For some reason numerous novel anglers believe that chicken liver is a top bait to lure catfish with, but this fact couldn't be farther from the truth. Sure some catfish will bite your line, however the process is a hassle and not worth the return on investment. You will catch few to none catfish using this specific type of bait. If you must use livers, try turkey liver instead as it is much heartier and guaranteed to catch you more catfish over the usage of chicken liver.
Every single 'big box' angler retail store will try to sell you some sort of mass produced catfish bait like pickled fish, tube bait, and/or pre formed chunks. Do not buy into the hype. Any type of preserved fish bait claims that they are 'magic' but they are actually the farthest thing from it. Good luck catching any species of fish utilizing these types of pre packaged baits.
Channel catfish are extremely receptive to live shrimp. Again, do not purchase the pre packaged bait shrimp from the your local angler retailer.

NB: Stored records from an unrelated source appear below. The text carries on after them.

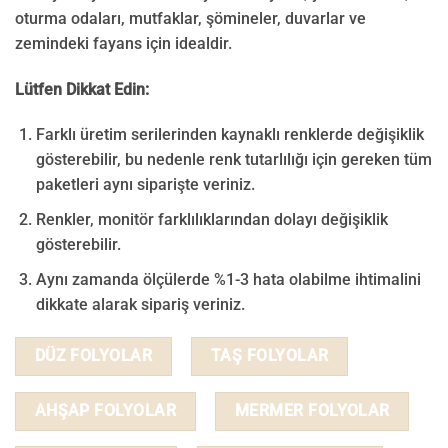
oturma odaları, mutfaklar, şömineler, duvarlar ve
zemindeki fayans için idealdir.
Lütfen Dikkat Edin:
Farklı üretim serilerinden kaynaklı renklerde değişiklik
gösterebilir, bu nedenle renk tutarlılığı için gereken tüm
paketleri aynı siparişte veriniz.
Renkler, monitör farklılıklarından dolayı değişiklik
gösterebilir.
Aynı zamanda ölçülerde %1-3 hata olabilme ihtimalini
dikkate alarak sipariş veriniz.
DÜZ FOLYOLAR
TAŞ FOLYOLAR
AHŞAP FOLYOLAR
MERMER FOLYOLAR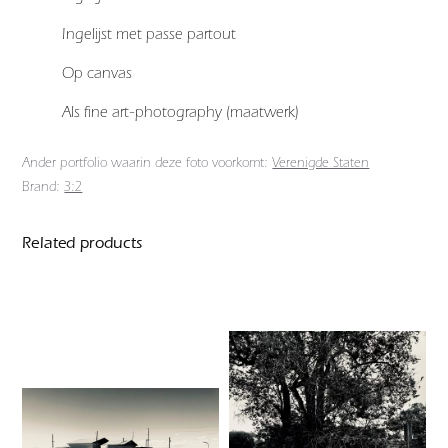
Ingelijst met passe partout
Op canvas
Als fine art-photography (maatwerk)
Ander portfolio waarin deze foto voorkomt:
Verenigde Staten
Brand:
3:2
Related products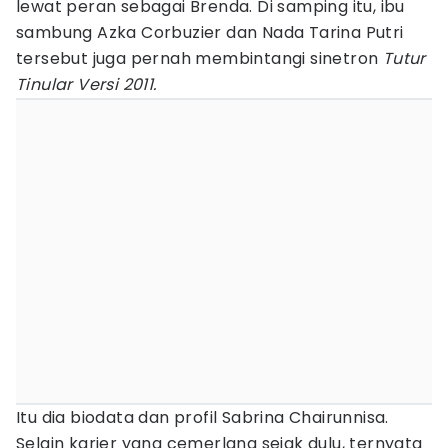
lewat peran sebagai Brenda. Di samping itu, ibu
sambung Azka Corbuzier dan Nada Tarina Putri
tersebut juga pernah membintangi sinetron
Tutur
Tinular Versi 2011.
Itu dia biodata dan profil Sabrina Chairunnisa.
Selain karier yang cemerlang sejak dulu, ternyata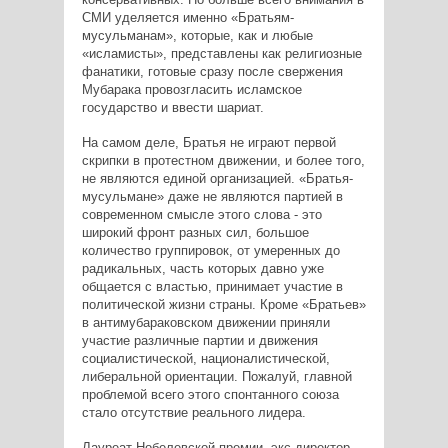
СМИ уделяется именно «Братьям-
мусульманам», которые, как и любые
«исламисты», представлены как религиозные
фанатики, готовые сразу после свержения
Мубарака провозгласить исламское
государство и ввести шариат.
На самом деле, Братья не играют первой
скрипки в протестном движении, и более того,
не являются единой организацией. «Братья-
мусульмане» даже не являются партией в
современном смысле этого слова - это
широкий фронт разных сил, большое
количество группировок, от умеренных до
радикальных, часть которых давно уже
общается с властью, принимает участие в
политической жизни страны. Кроме «Братьев»
в антимубараковском движении приняли
участие различные партии и движения
социалистической, националистической,
либеральной ориентации. Пожалуй, главной
проблемой всего этого спонтанного союза
стало отсутствие реального лидера.
Лауреат Нобелевской премии, экс-директор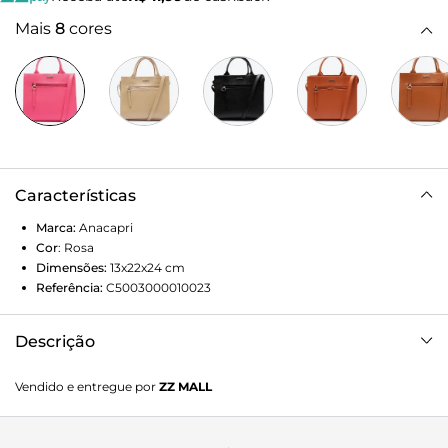
Mais
8
cores
Características
Marca:
Anacapri
Cor
:
Rosa
Dimensões:
13x22x24
cm
Referência:
C5003000010023
Descrição
Bolsa feminina média na cor rosa pink. O modelo tote
Vendido e entregue por
ZZ MALL
possui duas alças menores e uma alça maior crossbody.
Fecho em zíper, bolso interno e bolso externo também
com fecho em zíper. Aplicação de aviamento com o nome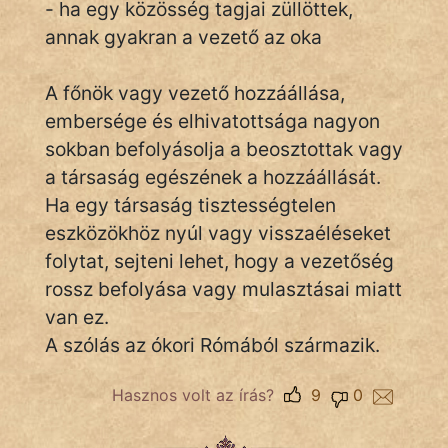
- ha egy közösség tagjai züllöttek,
annak gyakran a vezető az oka
IRODALOM
A főnök vagy vezető hozzáállása,
embersége és elhivatottsága nagyon
SZÓLÁS
És
sokban befolyásolja a beosztottak vagy
KÖZMONDÁS
a társaság egészének a hozzáállását.
Ha egy társaság tisztességtelen
PSZICHO
eszközökhöz nyúl vagy visszaéléseket
folytat, sejteni lehet, hogy a vezetőség
ZENE
rossz befolyása vagy mulasztásai miatt
FILM
van ez.
A szólás az ókori Rómából származik.
ÉLETMÓD
Hasznos volt az írás?
9
0
MAGYARSÁG
És
TÖRTÉNELEM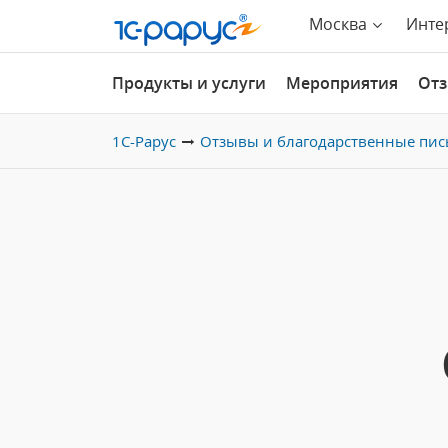
Москва
Инте
Продукты и услуги
Мероприятия
От
1С-Рарус
Отзывы и благодарственные пис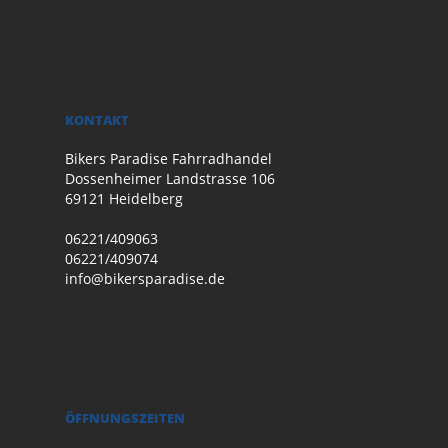
KONTAKT
Bikers Paradise Fahrradhandel
Dossenheimer Landstrasse 106
69121 Heidelberg
06221/409063
06221/409074
info@bikersparadise.de
ÖFFNUNGSZEITEN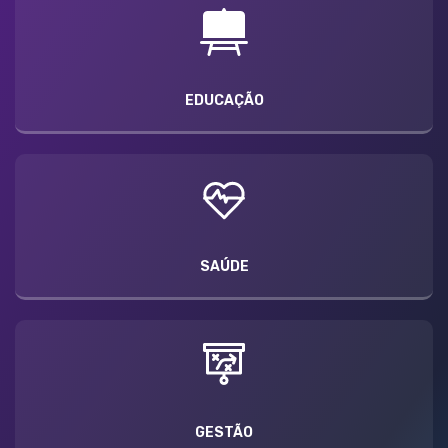
EDUCAÇÃO
SAÚDE
GESTÃO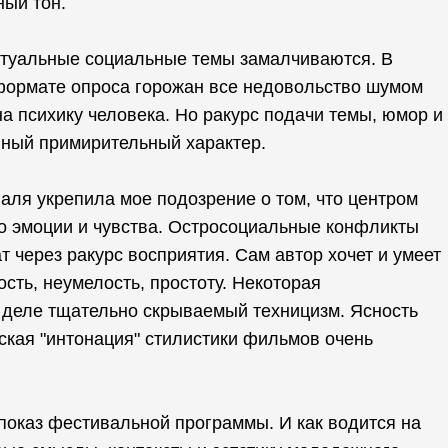
ный тон.
 актуальные социальные темы замалчиваются. В
 формате опроса горожан все недовольство шумом
а психику человека. Но ракурс подачи темы, юмор и
нный примирительный характер.
ля укрепила мое подозрение о том, что центром
го эмоции и чувства. Остросоциальные конфликты
 через ракурс восприятия. Сам автор хочет и умеет
сть, неумелость, простоту. Некоторая
 деле тщательно скрываемый техницизм. Ясность
рская "интонация" стилистики фильмов очень
 показ фестивальной программы. И как водится на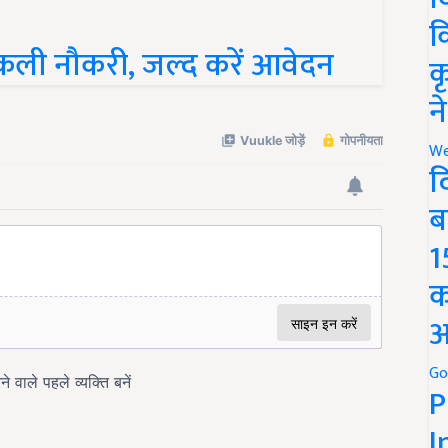
क
 निकली नौकरी, जल्द करें आवेदन
क
न
We
द
ब
1
क
अ
Go
P
I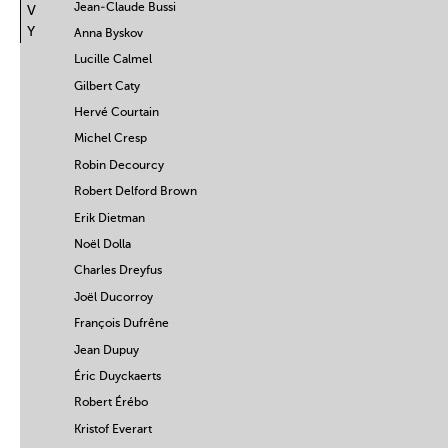
Jean-Claude Bussi
V
Y
Anna Byskov
Lucille Calmel
Gilbert Caty
Hervé Courtain
Michel Cresp
Robin Decourcy
Robert Delford Brown
Erik Dietman
Noël Dolla
Charles Dreyfus
Joël Ducorroy
François Dufrêne
Jean Dupuy
Éric Duyckaerts
Robert Érébo
Kristof Everart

Instead, buy your local grocers whole shrimp for eating. This type of shrimp bait works ten times better than the pre packaged stuff.
Grasshoppers swarm in the summer months and can be easily caught along several shorelines. Catfish love feeding on these popping hoppers so try to utilize them as a match the hatch bait technique.
If you can not easily make your ideal catfish species bait, then purchase a high quality commercial catfish bait instead. There comes a time when you must throw in the towel when concocting your own bait becomes overly time consuming and costly. You will save more money and catch more fish in the long run when simply purchasing a high quality tried and true catfish bait. However, if you are dead set on making your own catfish bait, make sure to check out the Bells of Hell Sink Bait recipe.
Several companies are beginning to come out with products that claim to be catfish bait enhancers. Mostly, these products are scented sprays meant to be added to a certain type of bait. In short, these so called additives and enhancers are a big way to waste your money fast. There is no magic answer to catching catfish and utilizing fresh bait is honestly the best way to catch these whiskered warriors. Although, if you are limited to using frozen bait only, then give these products a try but keep in mind that most situations do not need these over marketed extras.